NAS is a file-based architecture in which multiple file nodes are shared by users, typically across an Ethernet-based local area network (LAN) connection. The advantage of NAS is that filers do not require a full-featured enterprise storage operating system. NAS devices are managed with a browser-based utility, and each node on the network is assigned a unique IP address.
Closely related to scale-out NAS is object storage, which eliminates the necessity of a file system. Each object is represented by a unique identifier. All the objects are presented in a single flat namespace.
A storage area network (SAN) can be designed to span multiple data center locations that need high-performance block storage. In a SAN environment, block devices appear to the host as locally attached storage. Each server on the network is able to access shared storage as though it were a direct-attached drive.
Advances in NAND flash, coupled with falling prices in recent years, have paved the way for software-defined storage. Using this configuration, an enterprise installs commodity-priced SSDs in an x86-based server, using third-party storage software or custom open source code to apply storage management.
Nonvolatile memory express (NVMe) is a developing industry protocol for flash. Industry observers expect NVMe to emerge as the de facto standard for flash storage. NVMe flash will allow applications to communicate directly with a central processing unit (CPU) via Peripheral Component Interconnect Express (PCIe) links, bypassing SCSI command sets transported to a network host bus adapter. NVMe over Fabrics (NVMe-oF) is intended to speed the transfer of data between a host computer and flash target, using established Ethernet, FC or InfiniBand network connectivity.

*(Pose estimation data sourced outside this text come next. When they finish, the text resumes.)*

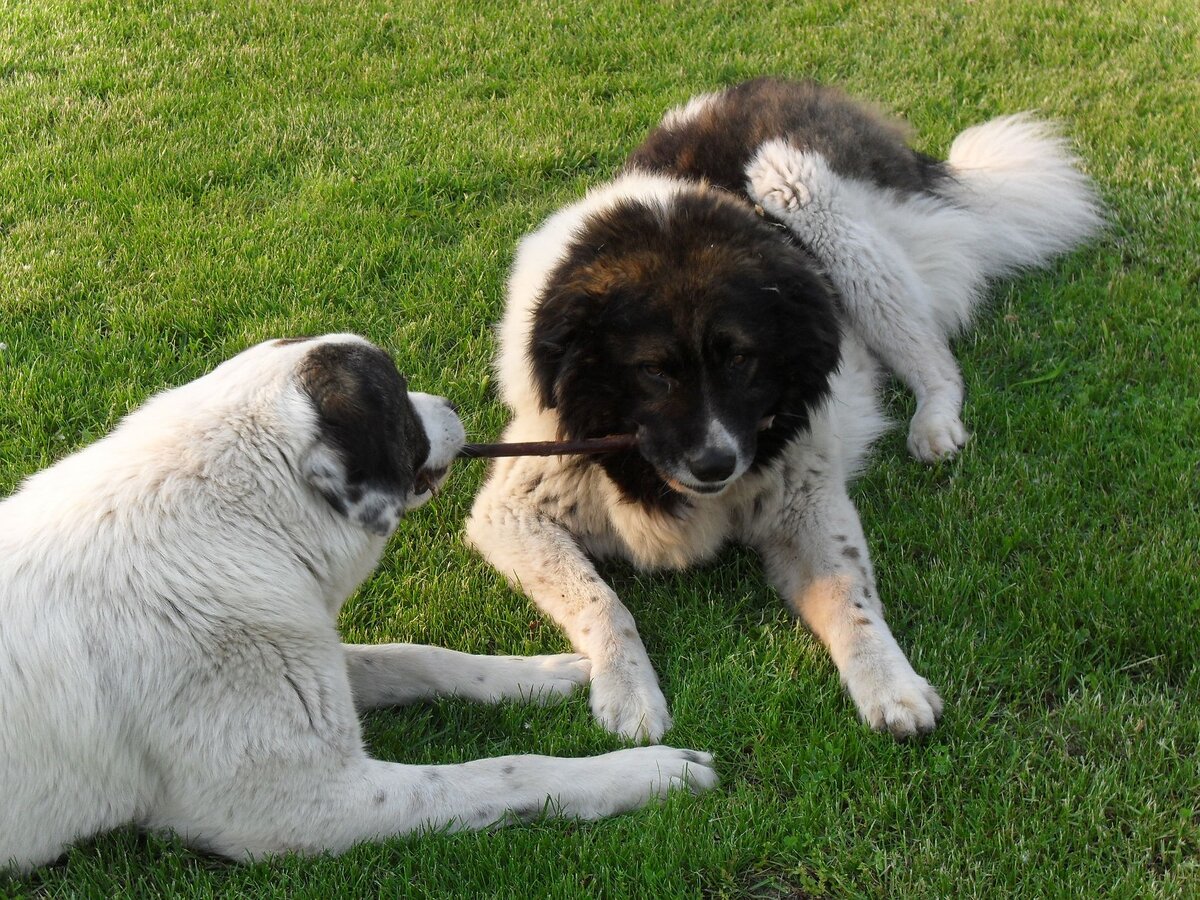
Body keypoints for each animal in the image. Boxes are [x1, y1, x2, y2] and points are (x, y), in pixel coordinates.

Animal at [0, 333, 710, 873]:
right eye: (398, 400)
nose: (451, 401)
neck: (237, 522)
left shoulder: (305, 656)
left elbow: (413, 656)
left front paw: (540, 675)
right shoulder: (303, 805)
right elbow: (506, 773)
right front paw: (649, 773)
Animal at [463, 77, 1099, 744]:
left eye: (741, 359)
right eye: (654, 371)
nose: (715, 465)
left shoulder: (807, 495)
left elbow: (849, 596)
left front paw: (891, 686)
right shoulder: (515, 506)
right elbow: (601, 600)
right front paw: (629, 692)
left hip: (801, 190)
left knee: (933, 353)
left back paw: (935, 424)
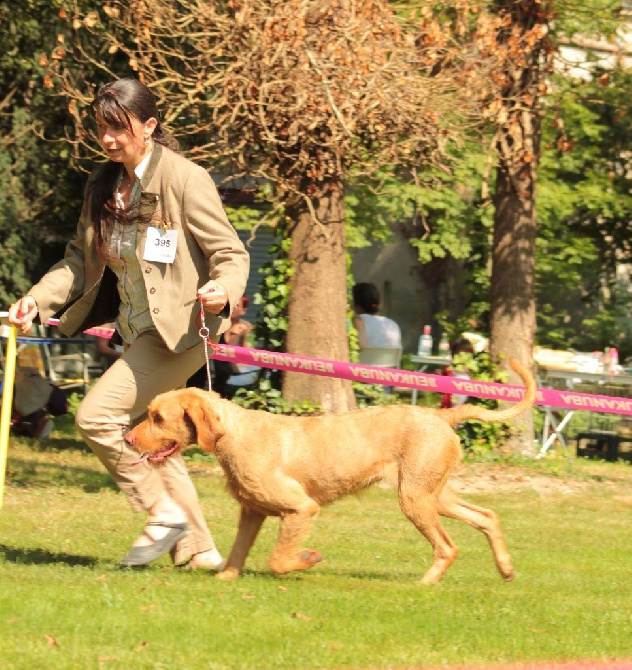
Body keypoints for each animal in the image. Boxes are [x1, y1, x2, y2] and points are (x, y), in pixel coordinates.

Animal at [126, 360, 536, 584]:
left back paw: (426, 582)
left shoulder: (300, 508)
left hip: (416, 498)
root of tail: (441, 414)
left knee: (448, 547)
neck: (236, 434)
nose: (127, 438)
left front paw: (307, 560)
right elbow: (237, 552)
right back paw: (507, 569)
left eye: (158, 418)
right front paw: (225, 577)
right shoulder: (252, 511)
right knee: (487, 516)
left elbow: (278, 559)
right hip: (434, 493)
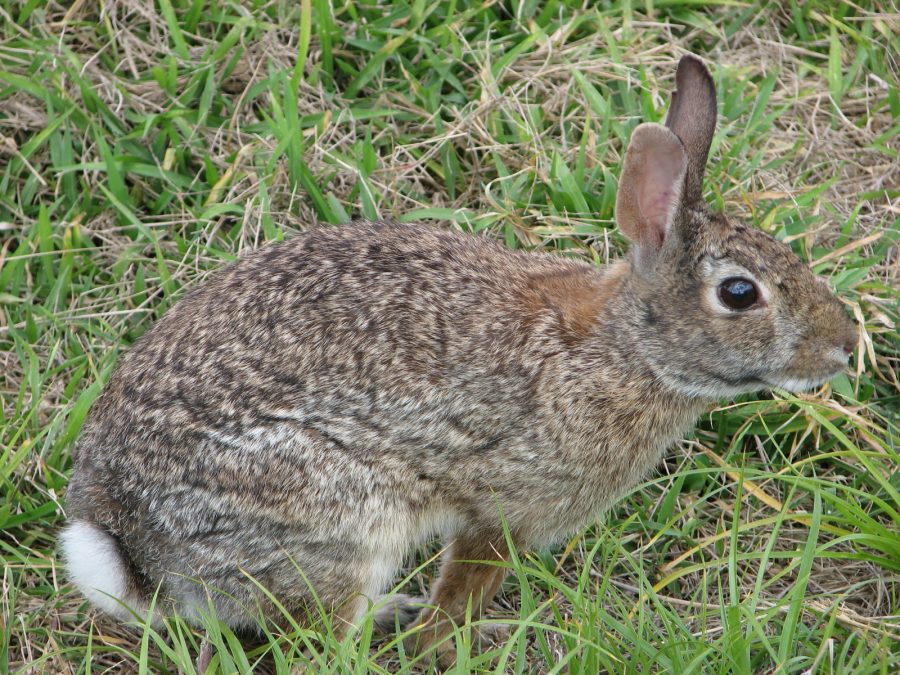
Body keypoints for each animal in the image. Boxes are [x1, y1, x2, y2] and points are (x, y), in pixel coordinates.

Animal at [59, 55, 856, 668]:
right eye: (740, 293)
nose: (845, 345)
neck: (622, 349)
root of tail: (133, 549)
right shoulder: (502, 506)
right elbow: (466, 586)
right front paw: (449, 644)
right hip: (337, 519)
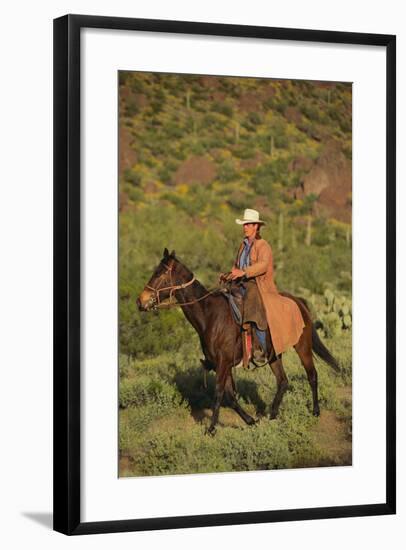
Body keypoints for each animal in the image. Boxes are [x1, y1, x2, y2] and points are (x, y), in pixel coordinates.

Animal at [137, 249, 340, 436]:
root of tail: (298, 301)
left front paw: (211, 429)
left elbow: (219, 393)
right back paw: (272, 415)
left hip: (302, 347)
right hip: (274, 355)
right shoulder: (222, 364)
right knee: (282, 381)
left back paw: (315, 412)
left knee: (312, 375)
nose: (140, 301)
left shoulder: (223, 362)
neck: (210, 316)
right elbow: (230, 395)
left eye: (160, 274)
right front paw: (251, 421)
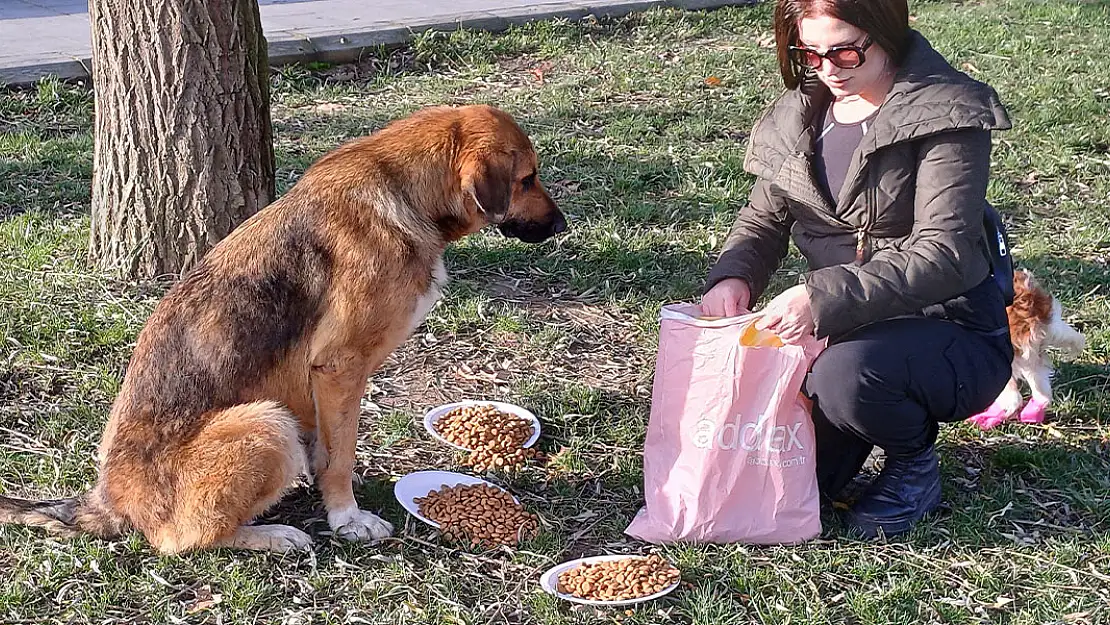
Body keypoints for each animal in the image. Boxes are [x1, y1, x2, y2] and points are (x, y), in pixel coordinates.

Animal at [0, 104, 568, 555]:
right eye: (528, 178)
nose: (563, 226)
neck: (404, 193)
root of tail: (109, 499)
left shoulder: (320, 387)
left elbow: (328, 449)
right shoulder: (339, 367)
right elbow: (340, 456)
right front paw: (346, 518)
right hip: (267, 424)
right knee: (181, 540)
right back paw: (273, 536)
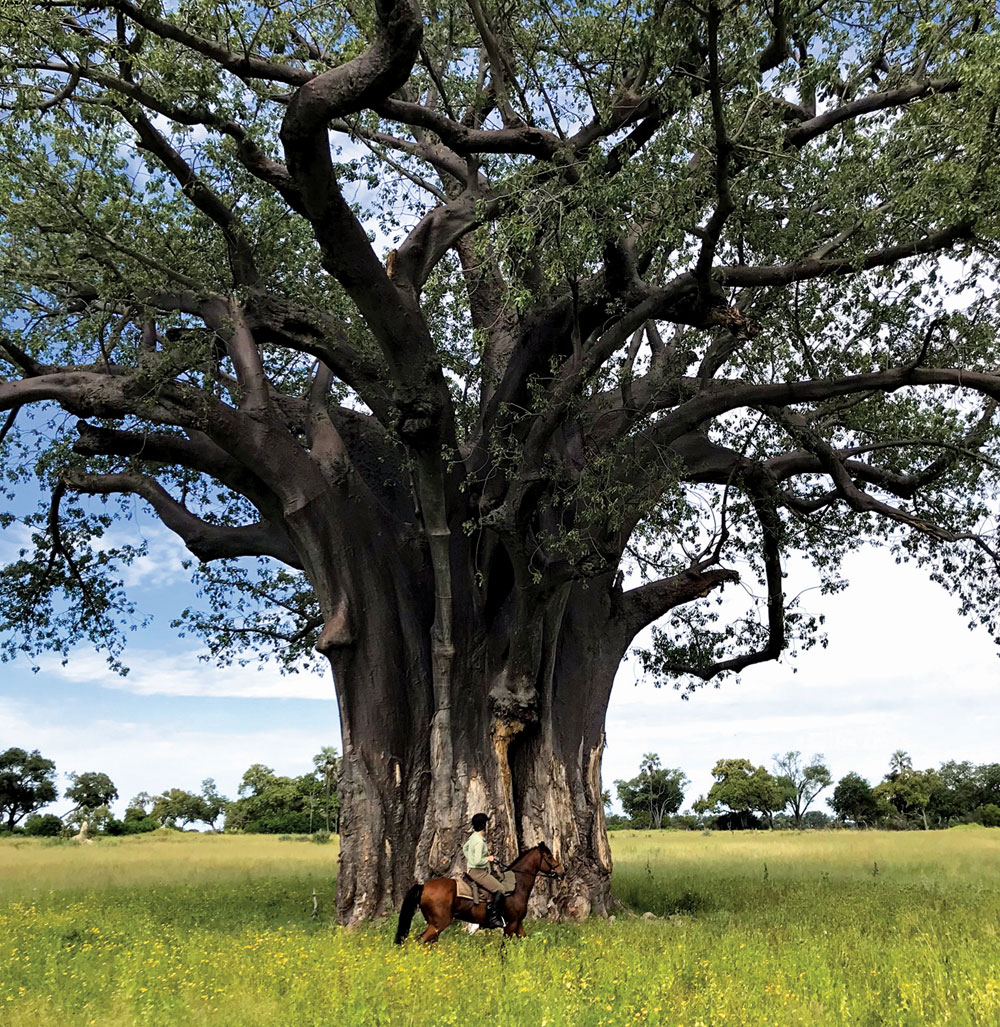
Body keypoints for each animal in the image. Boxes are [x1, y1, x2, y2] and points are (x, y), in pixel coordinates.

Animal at [392, 846, 562, 940]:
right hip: (438, 924)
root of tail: (424, 886)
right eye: (549, 856)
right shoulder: (511, 924)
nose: (562, 872)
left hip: (434, 924)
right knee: (421, 941)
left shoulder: (518, 924)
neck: (516, 885)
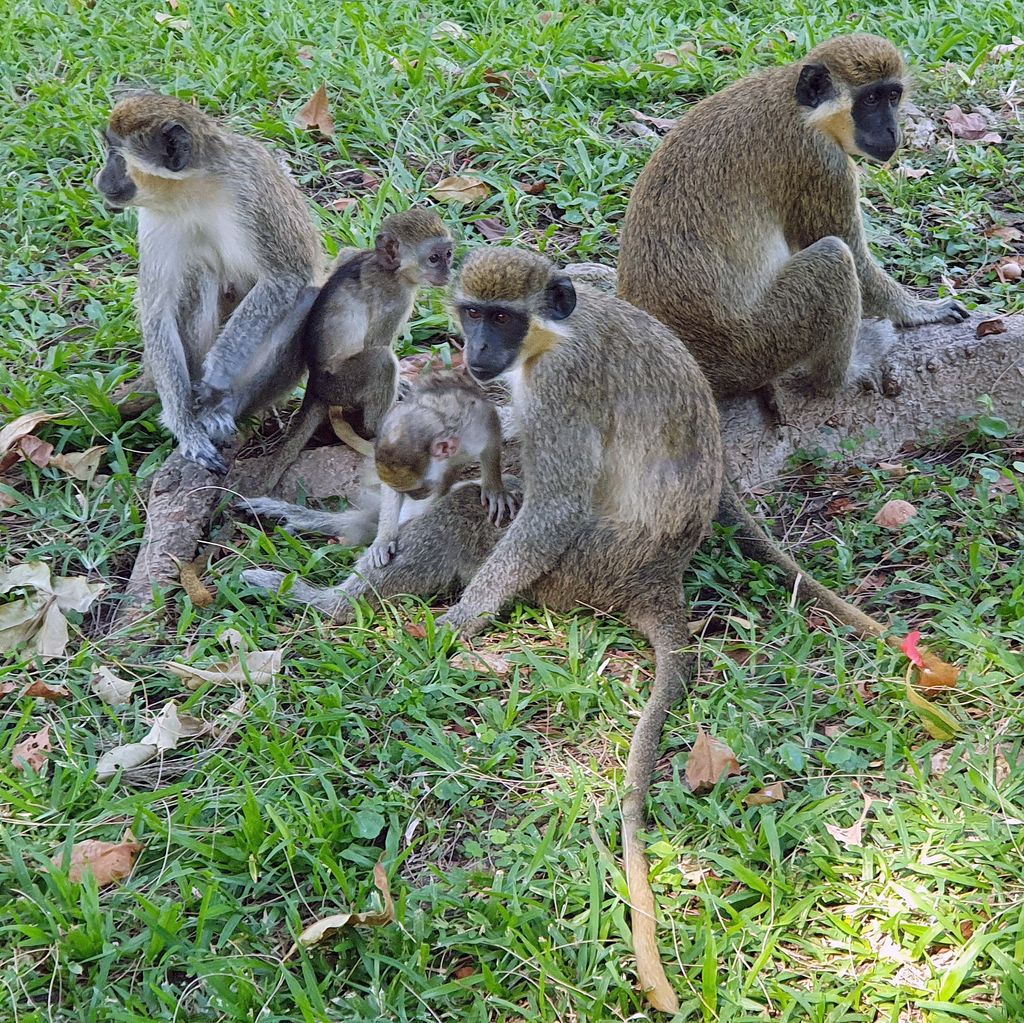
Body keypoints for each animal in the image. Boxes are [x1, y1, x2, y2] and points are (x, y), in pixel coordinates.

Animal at [95, 92, 321, 471]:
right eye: (108, 151)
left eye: (117, 156)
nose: (100, 178)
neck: (190, 189)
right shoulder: (155, 219)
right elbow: (157, 315)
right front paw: (185, 427)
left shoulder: (252, 185)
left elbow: (287, 277)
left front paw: (216, 373)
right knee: (199, 273)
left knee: (306, 297)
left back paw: (225, 406)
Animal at [235, 372, 516, 569]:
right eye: (412, 490)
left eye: (420, 488)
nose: (416, 498)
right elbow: (390, 492)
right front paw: (385, 537)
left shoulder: (475, 431)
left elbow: (492, 436)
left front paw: (494, 488)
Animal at [614, 36, 966, 411]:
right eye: (871, 99)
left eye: (893, 96)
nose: (891, 130)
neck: (800, 109)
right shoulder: (821, 162)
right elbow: (854, 258)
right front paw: (919, 310)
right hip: (758, 345)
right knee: (834, 257)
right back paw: (841, 375)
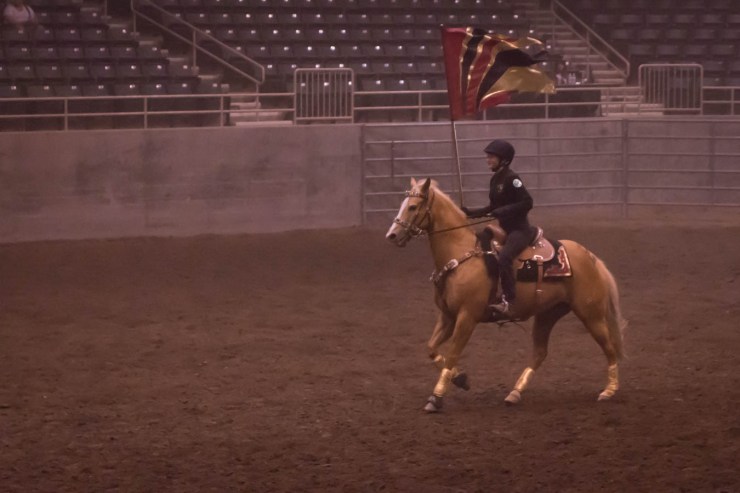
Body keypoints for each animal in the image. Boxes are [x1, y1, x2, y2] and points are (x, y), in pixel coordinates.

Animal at [385, 177, 627, 413]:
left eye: (413, 206)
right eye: (403, 204)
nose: (392, 235)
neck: (461, 255)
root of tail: (590, 257)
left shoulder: (467, 317)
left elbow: (453, 353)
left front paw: (436, 397)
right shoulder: (448, 316)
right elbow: (431, 348)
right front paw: (460, 379)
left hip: (591, 314)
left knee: (609, 347)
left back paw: (609, 390)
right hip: (548, 314)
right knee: (540, 353)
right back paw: (514, 393)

A nonvolatile dual inline memory module (NVDIMM) is hybrid NAND and DRAM with integrated backup power that plugs into a standard DIMM slot on a memory bus. NVDIMMs only use flash for backup, processing normal calculations in the DRAM. An NVDIMM puts flash closer to the motherboard, presuming the computer's manufacturer has modified the server and developed basic input-output system (BIOS) drivers to recognize the device. NVDIMMs are a way to extend system memory or add a jolt of high-performance storage, rather than to add capacity. Current NVDIMMs on the market top out at 32 GB, but the form factor has seen density increases from 8 GB to 16 GB in just a few years.
Major data storage vendors
Consolidation in the enterprise storage market has winnowed the field of primary NAS and SAN array vendors in recent years. Storage vendors that penetrated the market with disk products now derive most of their sales from all-flash or hybrid flash. Market-leading vendors include:
- Dell EMC, the storage division of Dell Technologies
- Hewlett Packard Enterprise (HPE)
- HPE Nimble Storage
- Hitachi Vantara
- IBM Storage
- Pure Storage
- Quantum Corp.
- Tegile Systems, part of Western Digital Corp.
Smaller NAS vendors include Drobo, iXsystems, Panasas and Synology. Leading hyper-converged infrastructure (HCI) vendors include Atlantis Computing, Cisco (HyperFlex), HPE SimpliVity, Nutanix, Pivot3, Promise Technology, Scale Computing and VMware VSAN. Most major enterprise storage vendors also offer branded HCI and converged infrastructure products.